## Exercise goal
Return each line of the listing that follows in which the string "function" can be found.

## Data for this exercise
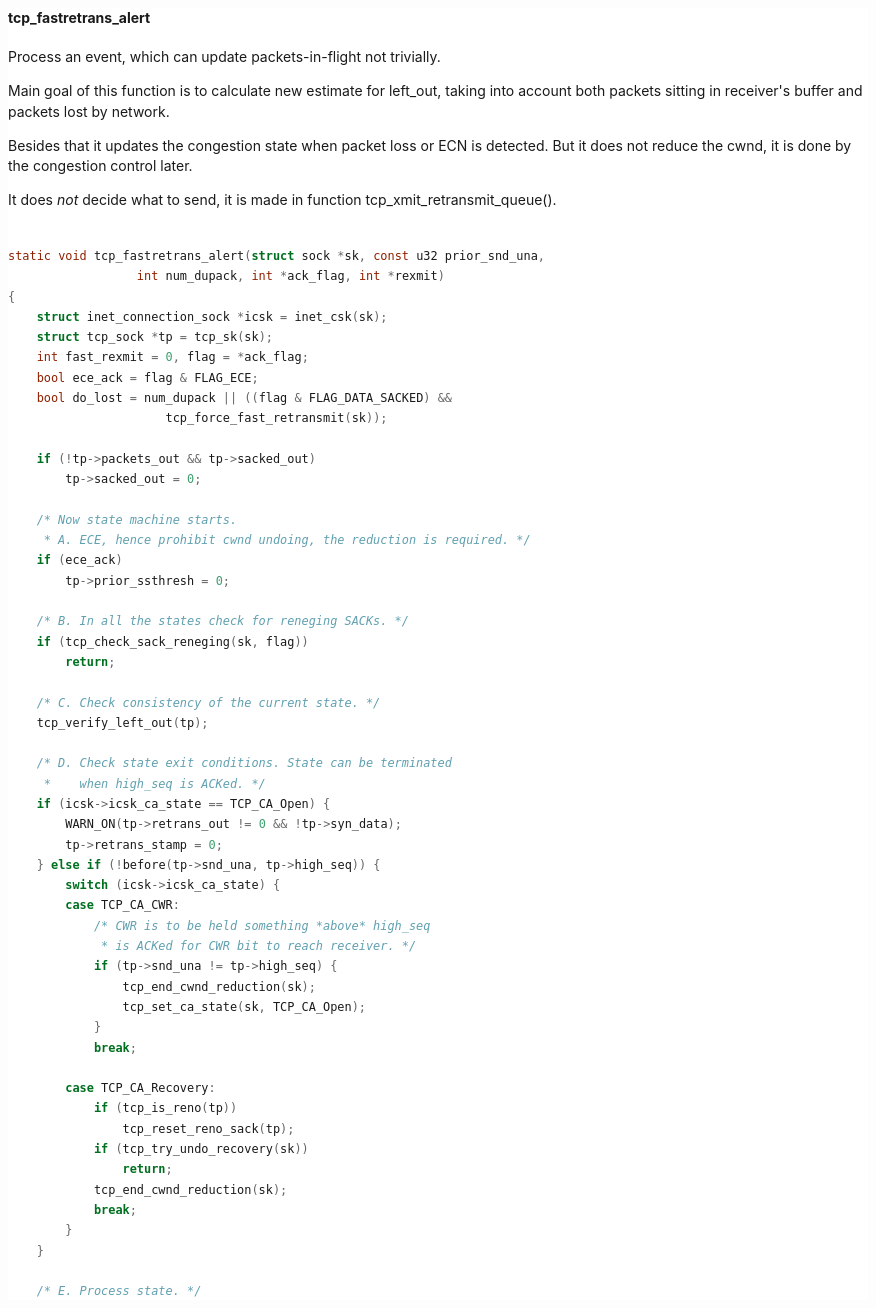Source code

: #### tcp_fastretrans_alert

Process an event, which can update packets-in-flight not trivially.

Main goal of this function is to calculate new estimate for left_out, taking into account both packets sitting in receiver's buffer and packets lost by network.

Besides that it updates the congestion state when packet loss or ECN is detected. But it does not reduce the cwnd, it is done by the congestion control later.

It does _not_ decide what to send, it is made in function tcp_xmit_retransmit_queue().

```c

static void tcp_fastretrans_alert(struct sock *sk, const u32 prior_snd_una,
				  int num_dupack, int *ack_flag, int *rexmit)
{
	struct inet_connection_sock *icsk = inet_csk(sk);
	struct tcp_sock *tp = tcp_sk(sk);
	int fast_rexmit = 0, flag = *ack_flag;
	bool ece_ack = flag & FLAG_ECE;
	bool do_lost = num_dupack || ((flag & FLAG_DATA_SACKED) &&
				      tcp_force_fast_retransmit(sk));

	if (!tp->packets_out && tp->sacked_out)
		tp->sacked_out = 0;

	/* Now state machine starts.
	 * A. ECE, hence prohibit cwnd undoing, the reduction is required. */
	if (ece_ack)
		tp->prior_ssthresh = 0;

	/* B. In all the states check for reneging SACKs. */
	if (tcp_check_sack_reneging(sk, flag))
		return;

	/* C. Check consistency of the current state. */
	tcp_verify_left_out(tp);

	/* D. Check state exit conditions. State can be terminated
	 *    when high_seq is ACKed. */
	if (icsk->icsk_ca_state == TCP_CA_Open) {
		WARN_ON(tp->retrans_out != 0 && !tp->syn_data);
		tp->retrans_stamp = 0;
	} else if (!before(tp->snd_una, tp->high_seq)) {
		switch (icsk->icsk_ca_state) {
		case TCP_CA_CWR:
			/* CWR is to be held something *above* high_seq
			 * is ACKed for CWR bit to reach receiver. */
			if (tp->snd_una != tp->high_seq) {
				tcp_end_cwnd_reduction(sk);
				tcp_set_ca_state(sk, TCP_CA_Open);
			}
			break;

		case TCP_CA_Recovery:
			if (tcp_is_reno(tp))
				tcp_reset_reno_sack(tp);
			if (tcp_try_undo_recovery(sk))
				return;
			tcp_end_cwnd_reduction(sk);
			break;
		}
	}

	/* E. Process state. */
```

## Answer section
Main goal of this function is to calculate new estimate for left_out, taking into account both packets sitting in receiver's buffer and packets lost by network.
It does _not_ decide what to send, it is made in function tcp_xmit_retransmit_queue().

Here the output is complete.